Ethan yang di perintahkan untuk memegangi kotak pemberian dari Viona, terlihat membuka kotak itu dengan sangat berhati-hati. Di dalamnya terdapat kue cokelat buatan tangan. Kue coklat itu tampak tidak menarik, semuanya bengkok dan beberapa bahkan meleleh. Ethan mengerutkan kening saat melihatnya. Ia tahu bahwa bosnya tidak menyukai makanan manis, terutama yang tidak tampak menggugah selera.

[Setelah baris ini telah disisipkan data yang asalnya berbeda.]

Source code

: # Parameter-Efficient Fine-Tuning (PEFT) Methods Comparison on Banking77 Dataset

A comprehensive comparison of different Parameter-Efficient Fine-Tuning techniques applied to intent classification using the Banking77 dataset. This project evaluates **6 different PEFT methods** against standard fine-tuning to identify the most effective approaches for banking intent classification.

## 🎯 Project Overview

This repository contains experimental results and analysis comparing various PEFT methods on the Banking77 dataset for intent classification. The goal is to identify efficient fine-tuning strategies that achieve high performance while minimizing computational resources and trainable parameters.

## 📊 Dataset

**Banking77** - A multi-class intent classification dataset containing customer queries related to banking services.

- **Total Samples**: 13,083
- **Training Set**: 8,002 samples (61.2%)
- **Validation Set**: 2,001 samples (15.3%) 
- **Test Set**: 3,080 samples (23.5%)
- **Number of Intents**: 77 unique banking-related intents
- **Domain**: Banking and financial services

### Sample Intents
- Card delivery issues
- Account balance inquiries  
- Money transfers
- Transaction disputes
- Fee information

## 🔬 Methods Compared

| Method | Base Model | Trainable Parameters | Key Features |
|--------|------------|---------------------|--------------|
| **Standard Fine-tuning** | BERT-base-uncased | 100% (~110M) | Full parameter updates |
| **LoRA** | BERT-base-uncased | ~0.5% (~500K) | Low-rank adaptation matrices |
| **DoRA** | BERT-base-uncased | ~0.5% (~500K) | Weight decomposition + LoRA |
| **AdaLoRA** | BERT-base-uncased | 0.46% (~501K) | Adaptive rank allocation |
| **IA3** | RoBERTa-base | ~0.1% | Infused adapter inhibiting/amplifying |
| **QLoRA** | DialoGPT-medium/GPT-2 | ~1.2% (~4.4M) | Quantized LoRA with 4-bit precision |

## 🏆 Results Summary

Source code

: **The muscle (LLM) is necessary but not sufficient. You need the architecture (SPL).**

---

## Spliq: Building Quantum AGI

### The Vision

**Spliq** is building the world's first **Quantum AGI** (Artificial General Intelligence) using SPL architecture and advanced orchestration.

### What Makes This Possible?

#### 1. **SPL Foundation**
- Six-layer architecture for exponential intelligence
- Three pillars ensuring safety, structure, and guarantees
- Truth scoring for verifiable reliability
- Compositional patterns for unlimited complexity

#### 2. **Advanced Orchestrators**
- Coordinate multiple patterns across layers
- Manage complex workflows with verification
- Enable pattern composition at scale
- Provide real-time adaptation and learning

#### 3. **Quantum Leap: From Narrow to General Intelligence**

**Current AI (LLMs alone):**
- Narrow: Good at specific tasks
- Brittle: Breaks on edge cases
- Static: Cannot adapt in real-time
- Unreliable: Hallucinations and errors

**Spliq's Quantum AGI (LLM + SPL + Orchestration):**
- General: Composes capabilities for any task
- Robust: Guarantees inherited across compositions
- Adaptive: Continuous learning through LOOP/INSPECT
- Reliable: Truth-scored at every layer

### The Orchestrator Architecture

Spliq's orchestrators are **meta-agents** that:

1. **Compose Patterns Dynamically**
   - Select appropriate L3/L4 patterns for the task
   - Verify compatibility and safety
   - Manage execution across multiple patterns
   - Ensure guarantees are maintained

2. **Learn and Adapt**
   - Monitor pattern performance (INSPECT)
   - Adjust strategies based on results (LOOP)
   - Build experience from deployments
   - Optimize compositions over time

Dia membungkuk dan berbisik. "Tuan muda, biar saya yang mengurus sampah ini."
"Ngga perlu, mana!." Kata Varell, meminta kotak itu dari Ethan dan yang paling mengejutkan bagi kedua asisten kocak itu adalah, mereka melihat Varell mengeluarkan sebatang kue dan perlahan-lahan memasukkannya ke dalam mulutnya. Rasanya tidak begitu enak, tetapi membuatnya merasa bahwa itu adalah makanan terenak yang pernah dimakannya seumur hidupnya. Makanan itu dibuat oleh tangan Viona sendiri dan meskipun itu racun, Varell akan tetap memakannya dengan senang hati, asalkan itu buatan Viona.